**Exercise goal**
The records that follow are to be copied word for word. Pictures should be omitted.

Exercise inputs Start Marker

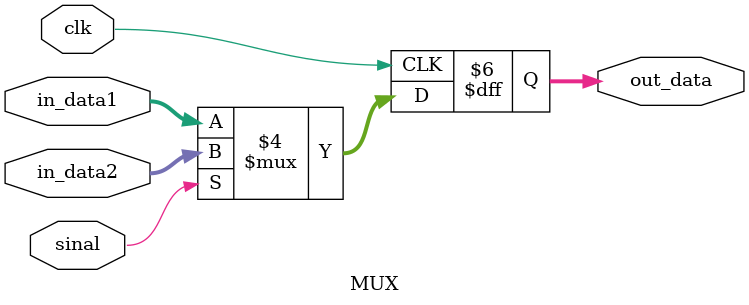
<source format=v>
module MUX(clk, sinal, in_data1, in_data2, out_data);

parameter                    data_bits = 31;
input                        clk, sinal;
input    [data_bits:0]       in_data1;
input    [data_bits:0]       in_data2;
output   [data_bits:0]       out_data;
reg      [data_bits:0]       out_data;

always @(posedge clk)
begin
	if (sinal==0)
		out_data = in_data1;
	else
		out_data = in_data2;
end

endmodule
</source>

Exercise inputs End Marker

**Result for this exercise**
<source format=v>
module MUX(clk, sinal, in_data1, in_data2, out_data);

parameter                    data_bits = 31;
input                        clk, sinal;
input    [data_bits:0]       in_data1;
input    [data_bits:0]       in_data2;
output   [data_bits:0]       out_data;
reg      [data_bits:0]       out_data;

always @(posedge clk)
begin
	if (sinal==0)
		out_data = in_data1;
	else
		out_data = in_data2;
end

endmodule
</source>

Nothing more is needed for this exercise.